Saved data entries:
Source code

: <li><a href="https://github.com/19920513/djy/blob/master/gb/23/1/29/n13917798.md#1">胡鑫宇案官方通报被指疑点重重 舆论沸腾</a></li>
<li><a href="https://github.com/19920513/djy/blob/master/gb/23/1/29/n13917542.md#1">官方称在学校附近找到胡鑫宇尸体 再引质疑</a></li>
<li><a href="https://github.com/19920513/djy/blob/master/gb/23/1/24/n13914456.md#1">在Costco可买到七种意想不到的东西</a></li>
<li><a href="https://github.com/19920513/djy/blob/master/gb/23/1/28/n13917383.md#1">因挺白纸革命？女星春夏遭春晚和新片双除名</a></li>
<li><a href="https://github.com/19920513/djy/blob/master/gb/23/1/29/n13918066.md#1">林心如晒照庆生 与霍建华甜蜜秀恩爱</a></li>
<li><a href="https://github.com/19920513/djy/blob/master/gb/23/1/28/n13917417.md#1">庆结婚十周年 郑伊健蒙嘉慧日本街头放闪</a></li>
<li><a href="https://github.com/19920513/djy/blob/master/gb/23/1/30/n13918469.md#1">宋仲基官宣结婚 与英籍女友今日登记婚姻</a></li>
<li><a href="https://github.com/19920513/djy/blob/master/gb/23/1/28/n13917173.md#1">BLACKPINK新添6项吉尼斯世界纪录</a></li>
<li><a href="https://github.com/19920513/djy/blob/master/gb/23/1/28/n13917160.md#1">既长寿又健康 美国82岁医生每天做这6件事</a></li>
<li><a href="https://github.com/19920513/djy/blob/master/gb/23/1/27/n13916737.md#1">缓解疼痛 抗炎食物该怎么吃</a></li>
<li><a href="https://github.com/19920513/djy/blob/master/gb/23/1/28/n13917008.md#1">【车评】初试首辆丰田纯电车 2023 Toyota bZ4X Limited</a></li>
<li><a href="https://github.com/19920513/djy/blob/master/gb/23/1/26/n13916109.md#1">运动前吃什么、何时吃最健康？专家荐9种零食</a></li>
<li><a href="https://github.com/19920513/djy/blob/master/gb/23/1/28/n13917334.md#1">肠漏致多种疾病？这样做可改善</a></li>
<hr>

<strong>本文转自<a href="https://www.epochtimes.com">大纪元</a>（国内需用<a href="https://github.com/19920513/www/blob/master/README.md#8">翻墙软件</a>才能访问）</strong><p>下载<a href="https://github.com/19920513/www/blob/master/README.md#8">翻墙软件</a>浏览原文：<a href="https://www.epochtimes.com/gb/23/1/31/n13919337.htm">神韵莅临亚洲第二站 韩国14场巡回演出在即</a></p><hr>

- **TASK DETAILS**
Output the records in full. Match them exactly.

- **ANSWER FOR THE TASK**
Source code

: <li><a href="https://github.com/19920513/djy/blob/master/gb/23/1/29/n13917798.md#1">胡鑫宇案官方通报被指疑点重重 舆论沸腾</a></li>
<li><a href="https://github.com/19920513/djy/blob/master/gb/23/1/29/n13917542.md#1">官方称在学校附近找到胡鑫宇尸体 再引质疑</a></li>
<li><a href="https://github.com/19920513/djy/blob/master/gb/23/1/24/n13914456.md#1">在Costco可买到七种意想不到的东西</a></li>
<li><a href="https://github.com/19920513/djy/blob/master/gb/23/1/28/n13917383.md#1">因挺白纸革命？女星春夏遭春晚和新片双除名</a></li>
<li><a href="https://github.com/19920513/djy/blob/master/gb/23/1/29/n13918066.md#1">林心如晒照庆生 与霍建华甜蜜秀恩爱</a></li>
<li><a href="https://github.com/19920513/djy/blob/master/gb/23/1/28/n13917417.md#1">庆结婚十周年 郑伊健蒙嘉慧日本街头放闪</a></li>
<li><a href="https://github.com/19920513/djy/blob/master/gb/23/1/30/n13918469.md#1">宋仲基官宣结婚 与英籍女友今日登记婚姻</a></li>
<li><a href="https://github.com/19920513/djy/blob/master/gb/23/1/28/n13917173.md#1">BLACKPINK新添6项吉尼斯世界纪录</a></li>
<li><a href="https://github.com/19920513/djy/blob/master/gb/23/1/28/n13917160.md#1">既长寿又健康 美国82岁医生每天做这6件事</a></li>
<li><a href="https://github.com/19920513/djy/blob/master/gb/23/1/27/n13916737.md#1">缓解疼痛 抗炎食物该怎么吃</a></li>
<li><a href="https://github.com/19920513/djy/blob/master/gb/23/1/28/n13917008.md#1">【车评】初试首辆丰田纯电车 2023 Toyota bZ4X Limited</a></li>
<li><a href="https://github.com/19920513/djy/blob/master/gb/23/1/26/n13916109.md#1">运动前吃什么、何时吃最健康？专家荐9种零食</a></li>
<li><a href="https://github.com/19920513/djy/blob/master/gb/23/1/28/n13917334.md#1">肠漏致多种疾病？这样做可改善</a></li>
<hr>

<strong>本文转自<a href="https://www.epochtimes.com">大纪元</a>（国内需用<a href="https://github.com/19920513/www/blob/master/README.md#8">翻墙软件</a>才能访问）</strong><p>下载<a href="https://github.com/19920513/www/blob/master/README.md#8">翻墙软件</a>浏览原文：<a href="https://www.epochtimes.com/gb/23/1/31/n13919337.htm">神韵莅临亚洲第二站 韩国14场巡回演出在即</a></p><hr>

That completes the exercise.